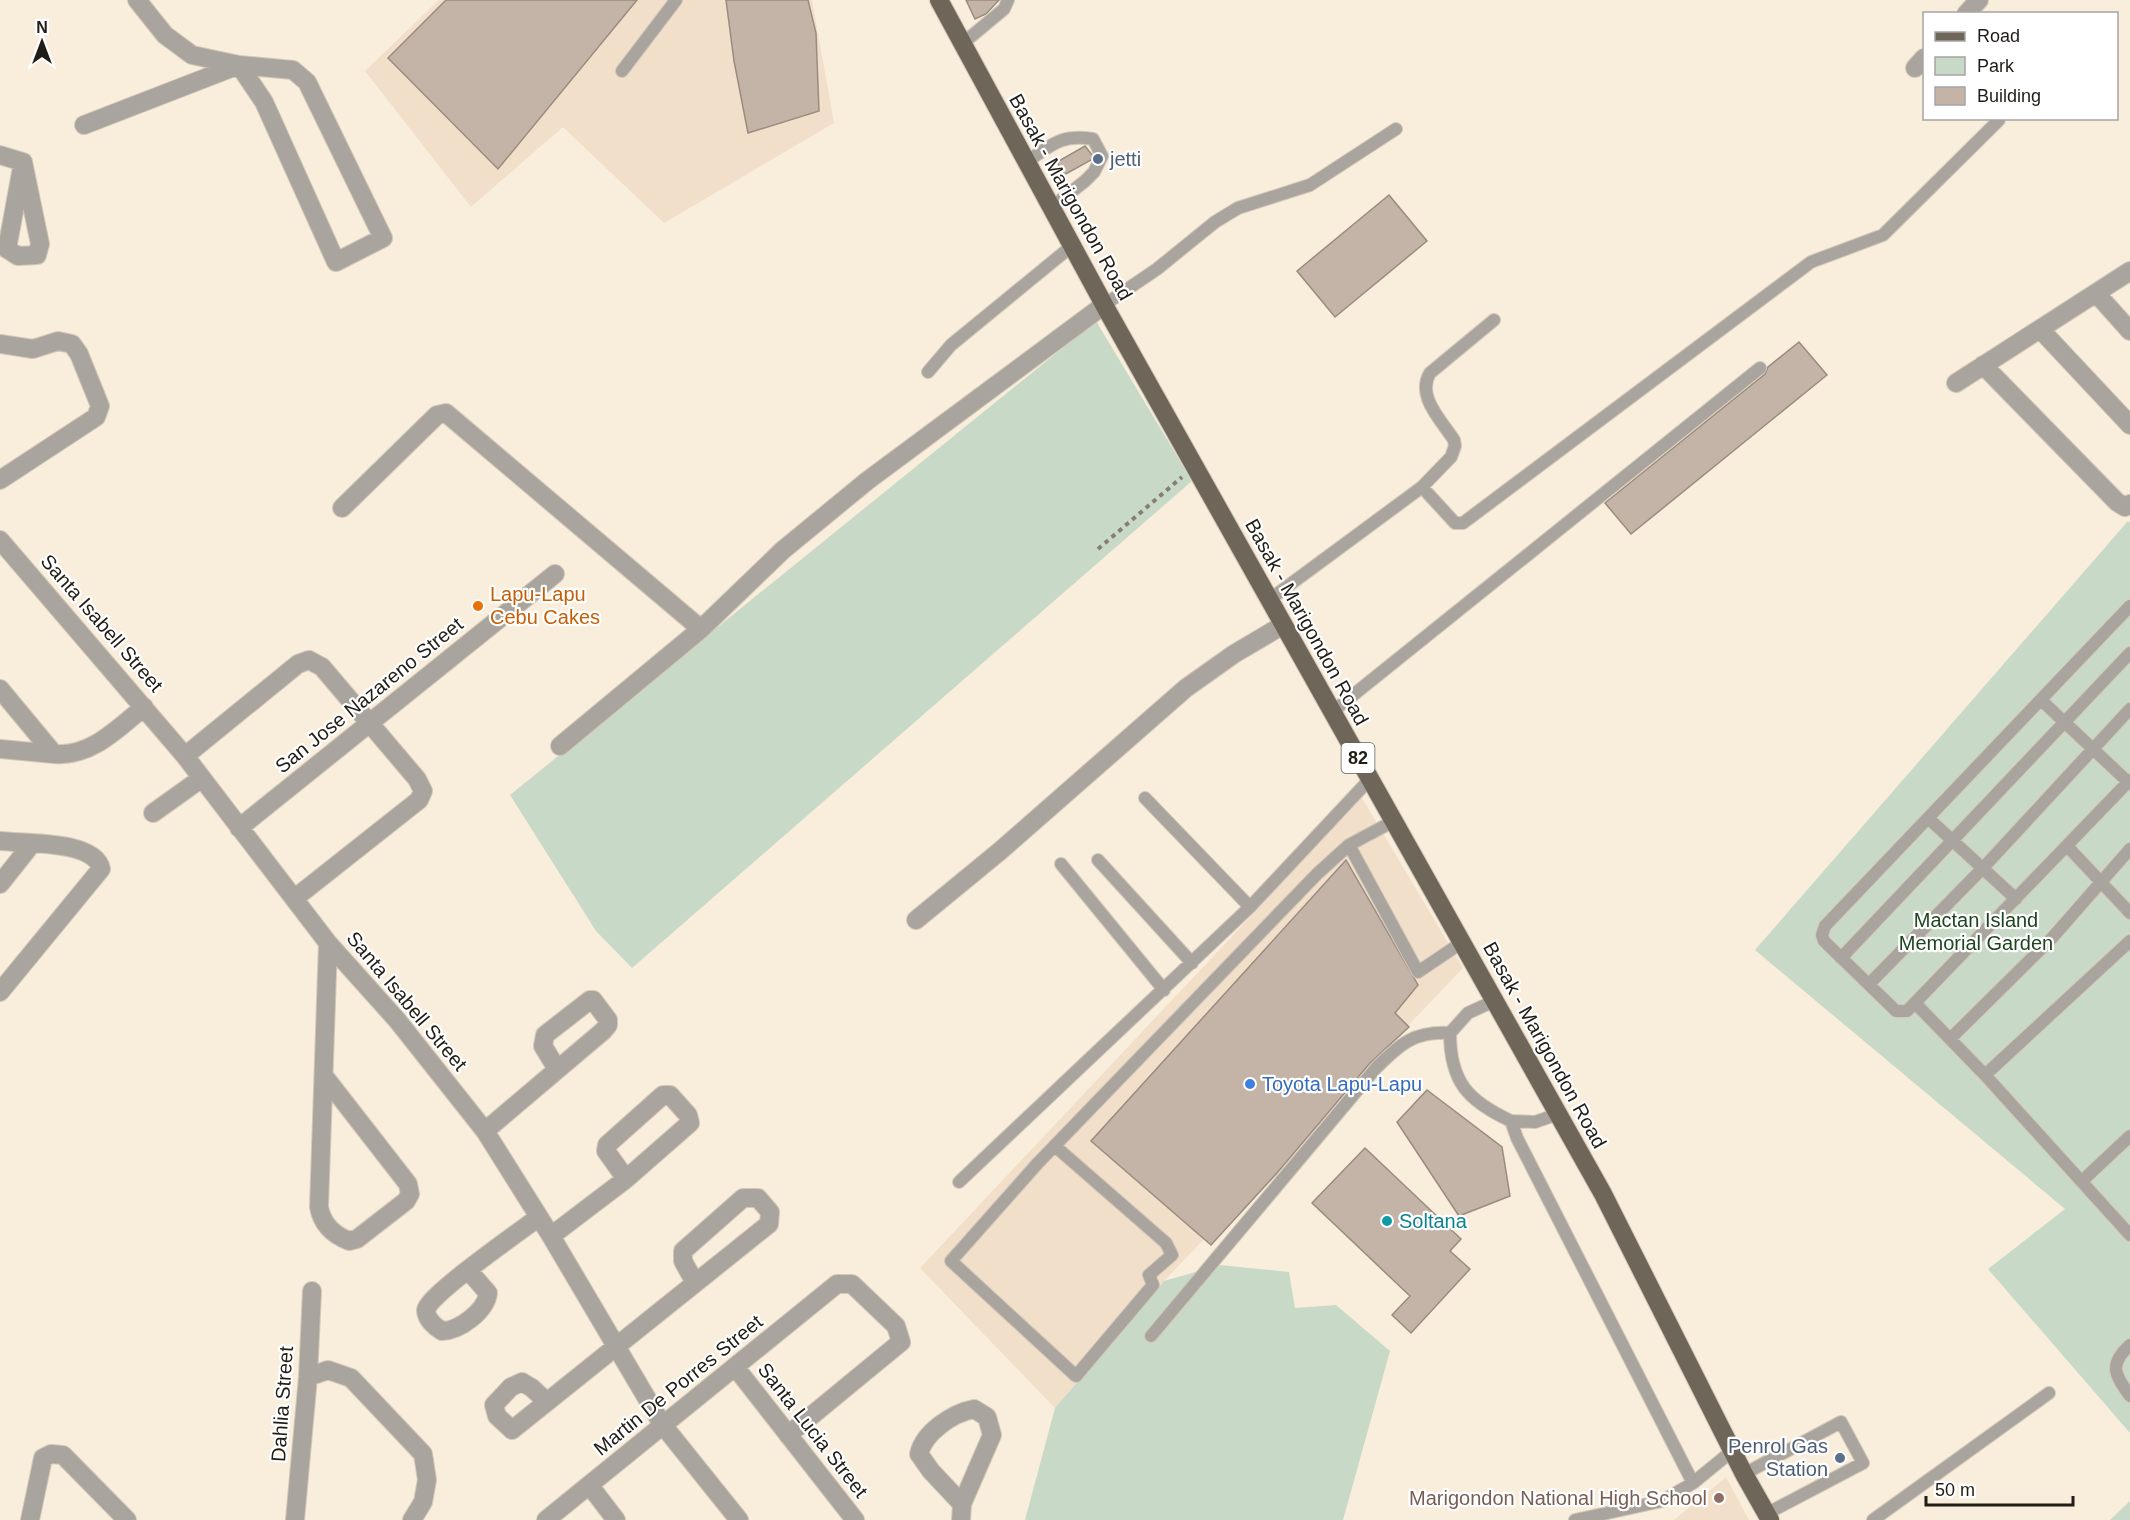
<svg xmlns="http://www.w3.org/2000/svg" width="2130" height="1520" viewBox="0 0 2130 1520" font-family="Arial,sans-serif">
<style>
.built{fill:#f1dfc9}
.green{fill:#c8dac7}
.building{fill:#c4b3a7;stroke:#9b8b7f;stroke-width:1.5}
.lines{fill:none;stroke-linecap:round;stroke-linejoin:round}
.lane-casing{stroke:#d2c7b8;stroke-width:14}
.street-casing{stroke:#d2c7b8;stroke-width:20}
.primary-casing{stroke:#d2c7b8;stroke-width:20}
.path{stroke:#877f74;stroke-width:4;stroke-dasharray:4.5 4.5;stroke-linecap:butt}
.lane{stroke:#a9a49d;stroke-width:12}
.street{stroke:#a9a49d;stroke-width:18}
.primary{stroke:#6f665a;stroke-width:18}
.service-dot{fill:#5c6f8a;stroke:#fff;stroke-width:2}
.food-dot{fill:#e8710a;stroke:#fff;stroke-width:2}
.shop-dot{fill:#3f7fe0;stroke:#fff;stroke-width:2}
.culture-dot{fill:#0f9aa8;stroke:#fff;stroke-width:2}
.education-dot{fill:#8d6e63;stroke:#fff;stroke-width:2}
.labels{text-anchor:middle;stroke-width:4.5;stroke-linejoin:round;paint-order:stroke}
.shield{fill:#fff;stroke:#63605c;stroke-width:1.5}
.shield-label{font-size:18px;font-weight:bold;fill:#201c16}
.service-label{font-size:20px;fill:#4e5e75;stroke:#fff;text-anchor:start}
.street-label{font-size:20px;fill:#201c16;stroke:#fff}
.food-label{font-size:20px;fill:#c56008;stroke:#fff;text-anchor:start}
.park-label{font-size:20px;fill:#1e451e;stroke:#fff}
.shop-label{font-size:20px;fill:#366cbe;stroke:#fff;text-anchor:start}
.culture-label{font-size:20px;fill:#0d838f;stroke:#fff;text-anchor:start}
.education-label{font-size:20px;fill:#785e54;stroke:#fff;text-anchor:end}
</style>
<rect width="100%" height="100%" fill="#f9eddc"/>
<path class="built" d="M 439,0 L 812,0 L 834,123 L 664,223 L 563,127 L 471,207 L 365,71 Z
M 1362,798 L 1463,968 L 1164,1281 L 1055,1408 L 920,1268 Z
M 1726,1477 L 1749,1520 L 1674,1520 Z"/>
<path class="green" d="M 1096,321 L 1192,481 L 632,968 L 596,931 L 510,795 Z
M 2128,521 L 2130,523 L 2130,1433 L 1988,1269 L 2065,1209 L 1755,950 Z
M 1220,1265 L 1289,1272 L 1295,1308 L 1336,1305 L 1390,1351 L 1343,1520 L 1025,1520 L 1055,1408 L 1164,1281 Z
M 2130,1501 L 2130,1520 L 2110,1520 Z"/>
<path class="building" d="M 446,0 L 637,0 L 498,169 L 388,58 Z
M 726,0 L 808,0 L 816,33 L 819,111 L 748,133 L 734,61 Z
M 966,0 L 999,0 L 986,14 L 975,19 Z
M 1085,146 L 1093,156 L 1091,160 L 1064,175 L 1057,162 Z
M 1389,195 L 1427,241 L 1335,317 L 1297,271 Z
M 1799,342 L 1827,375 L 1631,534 L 1605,503 L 1765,374 L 1768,367 Z
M 1346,860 L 1418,985 L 1395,1013 L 1409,1027 L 1370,1063 L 1277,1173 L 1211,1245 L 1091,1141 Z
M 1427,1090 L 1502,1147 L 1510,1196 L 1459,1216 L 1397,1122 Z
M 1365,1148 L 1461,1239 L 1450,1251 L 1470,1269 L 1411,1333 L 1392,1315 L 1410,1296 L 1312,1203 Z"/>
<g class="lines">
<defs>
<path id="lane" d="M 962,44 L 1004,9 L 1008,0
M 622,71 L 676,0
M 1026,162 C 1052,145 1060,134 1093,139 L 1102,156 L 1094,172 L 1085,181 L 1052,207
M 1104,305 L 1157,269 L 1215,222 L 1238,208 L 1310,185 L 1396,129
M 928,372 L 951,345 L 1073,245
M 1422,487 L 1455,523 L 1463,523 L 1811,262 L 1883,235 L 1999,120
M 1269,600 L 1422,487 L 1451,457 L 1455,446 L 1454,440 C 1441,420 1416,396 1430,373 L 1494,320
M 2130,606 L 1825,926 L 1822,935 L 1824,941 L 1896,1011 L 1907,1011 L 2130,780
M 2041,700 L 2128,782
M 1332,712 L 1760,368
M 1145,798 L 1250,907
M 1928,818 L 2016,899
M 1392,822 L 1349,845 L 1418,972 L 1461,943
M 2067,846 L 2130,913
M 1098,860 L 1192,963
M 1061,864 L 1164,990
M 1841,958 L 2130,653
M 1869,984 L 1983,868 L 2130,709
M 1494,1001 L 1468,1013 L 1450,1033 C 1450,1082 1468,1101 1511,1121 L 1517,1138 L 1693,1483
M 1915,1003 L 1985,1075 L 2130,1235
M 1950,1039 L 2052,938 L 2130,849
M 1985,1075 L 2130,941
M 1511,1121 L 1535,1122 L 1558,1114
M 1056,1147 L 1166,1243 L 1172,1255 L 1149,1275 L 1153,1285 L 1076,1376 L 951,1261 L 1037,1164 L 1317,874 L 1349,845
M 2082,1181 L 2130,1136
M 959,1182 L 1250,907 L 1370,779
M 1151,1336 L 1376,1068 C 1400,1044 1414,1031 1450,1033
M 2130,1345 C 2108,1365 2115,1375 2130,1396
M 1744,1474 L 1841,1422 L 1863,1463 L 1766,1514
M 1575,1520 L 1662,1501 L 1693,1483 L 1732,1451
M 1873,1520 L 2049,1393"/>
<path id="street" d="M 1966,14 L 1979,0
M 1915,68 L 1924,58
M 84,125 L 239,65 L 293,70 L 307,82 L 383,238 L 336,262 L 264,102 L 239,65 L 192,55 L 165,35 L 137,0
M 0,155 L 23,162
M 23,162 L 40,244 L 37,255 L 18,256 L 7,249 Z
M 2096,293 L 2130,331
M 2040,329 L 2130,425
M 0,344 L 33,349 L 58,341 L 72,344 L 79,354 L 100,406 L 96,417 L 0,480
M 1983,365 L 2117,502 L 2125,507 L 2130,504
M 1956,383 L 2130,271
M 342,508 L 437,415 L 446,413 L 701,629
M 0,540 L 185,756 L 328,943 L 397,1020 L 485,1131 L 551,1236 L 662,1424 L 739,1520
M 0,689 L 54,754 L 0,749
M 560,746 L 701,629 L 783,550 L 867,481 L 1104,305
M 54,754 C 91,757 117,729 144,707
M 185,756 L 298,664 L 309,660 L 322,667 L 417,779 L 423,791 L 419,800 L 295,898
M 153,813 L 202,778
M 239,828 L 555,574
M 0,841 C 25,844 95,840 101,869 L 0,992
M 0,884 L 31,845
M 916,920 L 1000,851 L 1186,688 L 1234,654 L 1283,625
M 324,1076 L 408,1184 L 410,1194 L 406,1201 L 357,1239 L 349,1241 C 334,1235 322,1224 319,1207 L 328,943
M 485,1131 L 603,1031 L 608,1025 L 608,1020 L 593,1000 L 590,1000 L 545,1035 L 543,1046 L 557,1069
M 551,1236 L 626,1179 L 690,1123 L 688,1115 L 670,1095 L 663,1095 L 607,1145 L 606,1151 L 626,1179
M 468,1270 L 488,1293 C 486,1311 459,1331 442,1331 C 435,1327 426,1319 426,1310 C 427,1296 523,1229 539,1217
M 736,1368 L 855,1520
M 308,1377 L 328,1370 L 351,1378 L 423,1454 L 427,1480 L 423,1502 L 412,1520
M 547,1402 L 532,1388 L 522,1382 L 511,1387 L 494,1405 L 497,1416 L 512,1430 L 769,1224 L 770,1212 L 758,1198 L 743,1198 L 683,1251 L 683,1261 L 694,1281
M 590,1486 L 616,1520
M 30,1520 L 43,1458 L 51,1454 L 63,1455 L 127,1520
M 295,1520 L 308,1377 L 312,1291
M 546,1520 L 837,1284 L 852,1284 L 896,1326 L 901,1342 L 788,1435
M 961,1520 L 962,1504 L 992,1435 L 987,1417 L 974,1409 C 953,1413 924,1432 919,1454 L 931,1471 L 962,1504"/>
<path id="primary" d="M 939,0 L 1108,312 L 1603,1194 L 1744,1474 L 1770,1520"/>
</defs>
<use href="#lane" class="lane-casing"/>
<use href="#street" class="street-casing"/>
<use href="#primary" class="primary-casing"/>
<path class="path" d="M 1098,549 L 1182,477"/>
<use href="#lane" class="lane"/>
<use href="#street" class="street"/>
<use href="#primary" class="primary"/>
</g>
<g class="service-dot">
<circle cx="1098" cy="159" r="6"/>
<circle cx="1840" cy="1458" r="6"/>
</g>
<circle class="food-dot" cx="478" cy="606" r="6"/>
<circle class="shop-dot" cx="1250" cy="1084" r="6"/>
<circle class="culture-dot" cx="1387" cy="1221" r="6"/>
<circle class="education-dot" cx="1719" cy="1498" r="6"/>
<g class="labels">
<rect class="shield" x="1341.5" y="743" width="33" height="30" rx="4.5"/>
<g class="shield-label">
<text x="1358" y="764">82</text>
</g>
<g class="service-label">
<text x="1110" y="166">jetti</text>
<text x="1828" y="1453" text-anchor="end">Penrol Gas<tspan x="1828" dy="23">Station</tspan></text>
</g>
<g class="street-label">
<text transform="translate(1071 197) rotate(61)" y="7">Basak - Marigondon Road</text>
<text transform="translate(1307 622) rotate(61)" y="7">Basak - Marigondon Road</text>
<text transform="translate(102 623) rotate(49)" y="7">Santa Isabell Street</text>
<text transform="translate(369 695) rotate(-39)" y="7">San Jose Nazareno Street</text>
<text transform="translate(407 1001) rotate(50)" y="7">Santa Isabell Street</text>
<text transform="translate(1545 1045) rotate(61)" y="7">Basak - Marigondon Road</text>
<text transform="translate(678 1385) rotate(-39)" y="7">Martin De Porres Street</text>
<text transform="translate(282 1404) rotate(-86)" y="7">Dahlia Street</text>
<text transform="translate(813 1430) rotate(52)" y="7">Santa Lucia Street</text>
</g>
<g class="food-label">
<text x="490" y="601">Lapu-Lapu<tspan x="490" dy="23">Cebu Cakes</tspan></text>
</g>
<g class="park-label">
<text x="1976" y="927">Mactan Island<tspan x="1976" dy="23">Memorial Garden</tspan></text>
</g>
<g class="shop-label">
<text x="1262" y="1091">Toyota Lapu-Lapu</text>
</g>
<g class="culture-label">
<text x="1399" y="1228">Soltana</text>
</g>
<g class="education-label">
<text x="1707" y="1505">Marigondon National High School</text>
</g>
</g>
<rect x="1923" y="12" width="195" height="108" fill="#ffffff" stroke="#a6a4a2" stroke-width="1.5"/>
<rect x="1935" y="32" width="30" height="9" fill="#6f665a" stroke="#a6a4a2" stroke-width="1.5"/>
<text x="1977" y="42" font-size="18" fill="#201c16">Road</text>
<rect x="1935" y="57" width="30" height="18" fill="#c8dac7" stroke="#a6a4a2" stroke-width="1.5"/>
<text x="1977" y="72" font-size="18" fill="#201c16">Park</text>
<rect x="1935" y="87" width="30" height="18" fill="#c4b3a7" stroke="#a6a4a2" stroke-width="1.5"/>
<text x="1977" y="102" font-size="18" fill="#201c16">Building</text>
<g transform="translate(42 42)" stroke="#ffffff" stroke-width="4.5" paint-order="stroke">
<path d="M0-4.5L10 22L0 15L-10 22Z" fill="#201c16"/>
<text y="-9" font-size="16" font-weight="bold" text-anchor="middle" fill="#201c16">N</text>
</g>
<path d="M1926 1496v9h147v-9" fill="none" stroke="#201c16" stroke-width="3"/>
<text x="1935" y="1496" font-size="18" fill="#201c16" stroke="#ffffff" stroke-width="4.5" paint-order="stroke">50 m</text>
</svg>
==================================================
§ **WHAT THE TASK REQUIRES**
In the entries above, find each line with the word "lines" and show it.

§ **TASK ANSWER**
.lines{fill:none;stroke-linecap:round;stroke-linejoin:round}
<g class="lines">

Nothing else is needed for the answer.